After a slow start in 2014, the second quarter of 2014 saw China’s economic growth improve, due to increases in exports, household spending, and government spending on infrastructure as a means of stimulating the economy.

As the global economy starts to recover, China’s improvements in the number of exports is possibly the most significant indication of business travel growth, especially outbound travel.

As mentioned in previous reports, China is set to surpass the United States as the world's largest business travel market. Considering current forecasts for growth, it is expected that China will become the number one market by 2016.

According to GBTA, China will continue to experience strong growth domestically for the remainder of 2014, at a rate of 16 percent, and 2015, at a rate of 18 percent, however this growth rate is said to be impossible to maintain long term, unless domestic consumption increases.

While growth over the past few years has been unimpressive, international outbound, or IOB, travel in China is starting to improve.
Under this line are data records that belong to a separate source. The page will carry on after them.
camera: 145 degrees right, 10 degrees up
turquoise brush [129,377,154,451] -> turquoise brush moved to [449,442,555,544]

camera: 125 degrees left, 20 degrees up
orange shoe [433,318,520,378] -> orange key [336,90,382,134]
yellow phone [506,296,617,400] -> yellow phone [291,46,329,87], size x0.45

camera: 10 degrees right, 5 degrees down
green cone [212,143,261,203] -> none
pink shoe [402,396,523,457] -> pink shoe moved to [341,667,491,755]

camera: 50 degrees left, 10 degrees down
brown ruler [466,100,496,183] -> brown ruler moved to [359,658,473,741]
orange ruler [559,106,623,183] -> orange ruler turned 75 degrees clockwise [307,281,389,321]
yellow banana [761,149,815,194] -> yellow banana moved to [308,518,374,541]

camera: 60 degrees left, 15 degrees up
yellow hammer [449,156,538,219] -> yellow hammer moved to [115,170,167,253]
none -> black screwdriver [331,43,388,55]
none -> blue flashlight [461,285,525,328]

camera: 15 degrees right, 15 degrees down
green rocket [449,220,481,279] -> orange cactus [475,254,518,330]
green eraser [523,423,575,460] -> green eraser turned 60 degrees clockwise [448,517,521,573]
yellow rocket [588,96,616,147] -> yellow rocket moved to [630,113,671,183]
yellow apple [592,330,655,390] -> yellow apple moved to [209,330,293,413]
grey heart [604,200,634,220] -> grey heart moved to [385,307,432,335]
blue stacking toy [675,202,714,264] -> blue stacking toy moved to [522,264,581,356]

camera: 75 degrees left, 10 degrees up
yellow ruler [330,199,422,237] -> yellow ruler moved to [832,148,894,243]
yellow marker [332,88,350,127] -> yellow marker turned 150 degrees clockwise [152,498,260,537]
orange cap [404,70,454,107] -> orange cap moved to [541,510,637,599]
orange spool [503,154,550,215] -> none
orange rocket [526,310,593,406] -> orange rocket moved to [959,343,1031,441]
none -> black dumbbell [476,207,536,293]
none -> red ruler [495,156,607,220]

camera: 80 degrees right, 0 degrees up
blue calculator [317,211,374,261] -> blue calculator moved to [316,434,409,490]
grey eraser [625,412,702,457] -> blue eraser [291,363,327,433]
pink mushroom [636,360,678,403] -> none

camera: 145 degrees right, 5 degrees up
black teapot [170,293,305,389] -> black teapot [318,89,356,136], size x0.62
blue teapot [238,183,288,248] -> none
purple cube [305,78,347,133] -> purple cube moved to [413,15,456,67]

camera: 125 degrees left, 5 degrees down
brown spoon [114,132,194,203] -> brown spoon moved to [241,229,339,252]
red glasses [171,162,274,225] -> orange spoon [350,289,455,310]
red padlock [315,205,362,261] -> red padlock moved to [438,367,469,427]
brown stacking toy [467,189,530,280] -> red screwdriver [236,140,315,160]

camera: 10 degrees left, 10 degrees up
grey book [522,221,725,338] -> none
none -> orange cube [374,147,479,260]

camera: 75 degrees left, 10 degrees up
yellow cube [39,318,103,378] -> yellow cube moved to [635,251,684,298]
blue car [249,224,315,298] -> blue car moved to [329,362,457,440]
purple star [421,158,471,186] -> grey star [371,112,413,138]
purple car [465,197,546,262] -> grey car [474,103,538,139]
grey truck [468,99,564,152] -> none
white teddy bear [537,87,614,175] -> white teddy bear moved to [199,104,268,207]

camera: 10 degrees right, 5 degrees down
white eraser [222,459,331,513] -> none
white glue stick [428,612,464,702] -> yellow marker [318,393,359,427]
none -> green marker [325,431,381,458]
The GBTA has predicted that China’s IOB spending will grow by 14 percent in 2014, and 19 percent in 2015, totaling USD13.4 billion.

China’s unparalleled economic growth has driven the nation’s business travel spending to approximately 20 percent of the worldwide business travel market. It is important to note, however, that perpetuation of this hearty economic growth relies on a continued increase in consumption. The Chinese government is concentrating on an effort to make the economy more centered around consumption, and less reliant on foreign investments and exports.

China’s economic growth is still providing room for growth in its business travel market. As noted in the most recent report released by the International Monetary Fund (IMF), the United States is said to have been overtaken by China as the largest economy in the world as far as purchasing power is concerned. As stated in the GBTA’s report, the Chinese business travel market has continued to grow, thanks largely to increases in outbound travel.

Due to the growth of the business travel market throughout the last decade, China’s largest airports have expanded and new airports are being built. The building of Beijing’s second airport is scheduled to start later this year and open in 2018. According to Lodging Econometrics, there has also been growth in hotel construction in Asia, 70 percent of which is occurring in China, where Beijing has 95 projects on the go, for an impressive total of 13, 574 rooms. 

China faces continued difficulties in its real estate and manufacturing industries. Despite this, the economy is expected to improve by over 7 percent during 2015. Many worry that China’s increasing debt-to-GDP ratio and decreasing housing prices could lead to an economic collapse caused by the debt, however because China has more equity than the United States, and policies in place to make falling prices less of an issue, an immediate collapse resembling the US housing market crash is unlikely.